» **To do**
The listing that follows must be retyped in full, exactly.

» **Exercise data**

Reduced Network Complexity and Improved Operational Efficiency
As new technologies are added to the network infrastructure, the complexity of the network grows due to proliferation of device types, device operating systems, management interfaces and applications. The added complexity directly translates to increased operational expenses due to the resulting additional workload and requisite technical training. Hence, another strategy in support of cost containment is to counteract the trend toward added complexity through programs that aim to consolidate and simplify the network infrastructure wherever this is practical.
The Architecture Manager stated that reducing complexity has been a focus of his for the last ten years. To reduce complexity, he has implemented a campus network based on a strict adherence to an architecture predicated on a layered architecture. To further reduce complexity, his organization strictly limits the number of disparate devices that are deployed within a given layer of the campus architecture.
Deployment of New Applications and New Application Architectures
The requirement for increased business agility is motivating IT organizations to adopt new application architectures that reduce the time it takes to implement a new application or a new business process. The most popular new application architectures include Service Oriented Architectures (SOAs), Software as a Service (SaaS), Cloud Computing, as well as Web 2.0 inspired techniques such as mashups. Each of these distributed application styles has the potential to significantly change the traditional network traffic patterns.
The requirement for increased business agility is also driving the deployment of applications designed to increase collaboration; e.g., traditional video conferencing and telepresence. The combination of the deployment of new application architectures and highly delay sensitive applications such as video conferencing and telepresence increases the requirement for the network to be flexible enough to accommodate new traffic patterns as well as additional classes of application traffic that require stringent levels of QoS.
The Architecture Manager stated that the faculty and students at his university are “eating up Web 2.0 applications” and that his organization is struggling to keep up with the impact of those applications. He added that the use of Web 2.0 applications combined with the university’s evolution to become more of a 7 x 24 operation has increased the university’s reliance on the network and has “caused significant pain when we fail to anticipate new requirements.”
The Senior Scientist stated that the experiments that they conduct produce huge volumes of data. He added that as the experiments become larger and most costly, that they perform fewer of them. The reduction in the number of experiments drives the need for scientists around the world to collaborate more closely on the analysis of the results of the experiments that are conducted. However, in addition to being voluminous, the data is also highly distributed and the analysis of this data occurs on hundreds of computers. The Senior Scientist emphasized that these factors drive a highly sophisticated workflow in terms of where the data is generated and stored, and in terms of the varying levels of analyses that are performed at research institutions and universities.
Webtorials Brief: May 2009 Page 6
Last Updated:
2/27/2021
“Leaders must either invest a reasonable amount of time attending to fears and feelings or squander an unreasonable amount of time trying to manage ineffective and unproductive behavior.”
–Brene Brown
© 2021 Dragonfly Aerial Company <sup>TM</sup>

» **Exercise result**
Reduced Network Complexity and Improved Operational Efficiency
As new technologies are added to the network infrastructure, the complexity of the network grows due to proliferation of device types, device operating systems, management interfaces and applications. The added complexity directly translates to increased operational expenses due to the resulting additional workload and requisite technical training. Hence, another strategy in support of cost containment is to counteract the trend toward added complexity through programs that aim to consolidate and simplify the network infrastructure wherever this is practical.
The Architecture Manager stated that reducing complexity has been a focus of his for the last ten years. To reduce complexity, he has implemented a campus network based on a strict adherence to an architecture predicated on a layered architecture. To further reduce complexity, his organization strictly limits the number of disparate devices that are deployed within a given layer of the campus architecture.
Deployment of New Applications and New Application Architectures
The requirement for increased business agility is motivating IT organizations to adopt new application architectures that reduce the time it takes to implement a new application or a new business process. The most popular new application architectures include Service Oriented Architectures (SOAs), Software as a Service (SaaS), Cloud Computing, as well as Web 2.0 inspired techniques such as mashups. Each of these distributed application styles has the potential to significantly change the traditional network traffic patterns.
The requirement for increased business agility is also driving the deployment of applications designed to increase collaboration; e.g., traditional video conferencing and telepresence. The combination of the deployment of new application architectures and highly delay sensitive applications such as video conferencing and telepresence increases the requirement for the network to be flexible enough to accommodate new traffic patterns as well as additional classes of application traffic that require stringent levels of QoS.
The Architecture Manager stated that the faculty and students at his university are “eating up Web 2.0 applications” and that his organization is struggling to keep up with the impact of those applications. He added that the use of Web 2.0 applications combined with the university’s evolution to become more of a 7 x 24 operation has increased the university’s reliance on the network and has “caused significant pain when we fail to anticipate new requirements.”
The Senior Scientist stated that the experiments that they conduct produce huge volumes of data. He added that as the experiments become larger and most costly, that they perform fewer of them. The reduction in the number of experiments drives the need for scientists around the world to collaborate more closely on the analysis of the results of the experiments that are conducted. However, in addition to being voluminous, the data is also highly distributed and the analysis of this data occurs on hundreds of computers. The Senior Scientist emphasized that these factors drive a highly sophisticated workflow in terms of where the data is generated and stored, and in terms of the varying levels of analyses that are performed at research institutions and universities.
Webtorials Brief: May 2009 Page 6
Last Updated:
2/27/2021
“Leaders must either invest a reasonable amount of time attending to fears and feelings or squander an unreasonable amount of time trying to manage ineffective and unproductive behavior.”
–Brene Brown
© 2021 Dragonfly Aerial Company <sup>TM</sup>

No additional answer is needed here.